» Exercise details: Copy every line of the material below without changing anything, and leave the pictures out of your answer.

[Transcribed page contents]
::::::

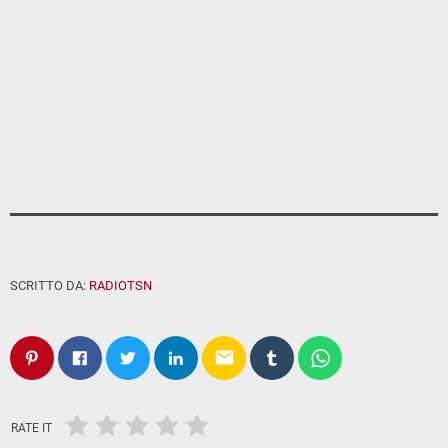
SCRITTO DA:
RADIOTSN
email
RATE IT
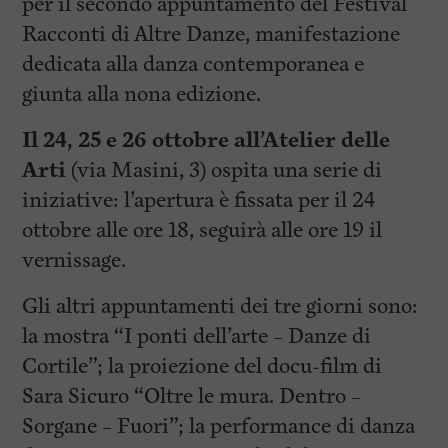
per il secondo appuntamento del Festival
Racconti di Altre Danze, manifestazione
dedicata alla danza contemporanea e
giunta alla nona edizione.
Il 24, 25 e 26 ottobre all’Atelier delle
Arti
(via Masini, 3) ospita una serie di
iniziative: l’apertura è fissata per il 24
ottobre alle ore 18, seguirà alle ore 19 il
vernissage.
Gli altri appuntamenti dei tre giorni sono:
la mostra “I ponti dell’arte – Danze di
Cortile”; la proiezione del docu-film di
Sara Sicuro “Oltre le mura. Dentro –
Sorgane – Fuori”; la performance di danza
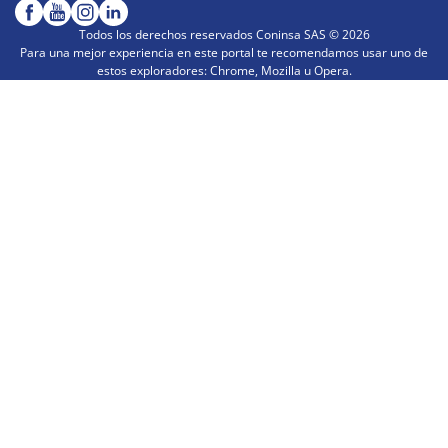
Todos los derechos reservados Coninsa SAS ©
2026
Para una mejor experiencia en este portal te recomendamos usar uno de
estos exploradores: Chrome, Mozilla u Opera.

::::::

» Finished task:
SCRITTO DA:
RADIOTSN
email
RATE IT
per il secondo appuntamento del Festival
Racconti di Altre Danze, manifestazione
dedicata alla danza contemporanea e
giunta alla nona edizione.
Il 24, 25 e 26 ottobre all’Atelier delle
Arti
(via Masini, 3) ospita una serie di
iniziative: l’apertura è fissata per il 24
ottobre alle ore 18, seguirà alle ore 19 il
vernissage.
Gli altri appuntamenti dei tre giorni sono:
la mostra “I ponti dell’arte – Danze di
Cortile”; la proiezione del docu-film di
Sara Sicuro “Oltre le mura. Dentro –
Sorgane – Fuori”; la performance di danza
Todos los derechos reservados Coninsa SAS ©
2026
Para una mejor experiencia en este portal te recomendamos usar uno de
estos exploradores: Chrome, Mozilla u Opera.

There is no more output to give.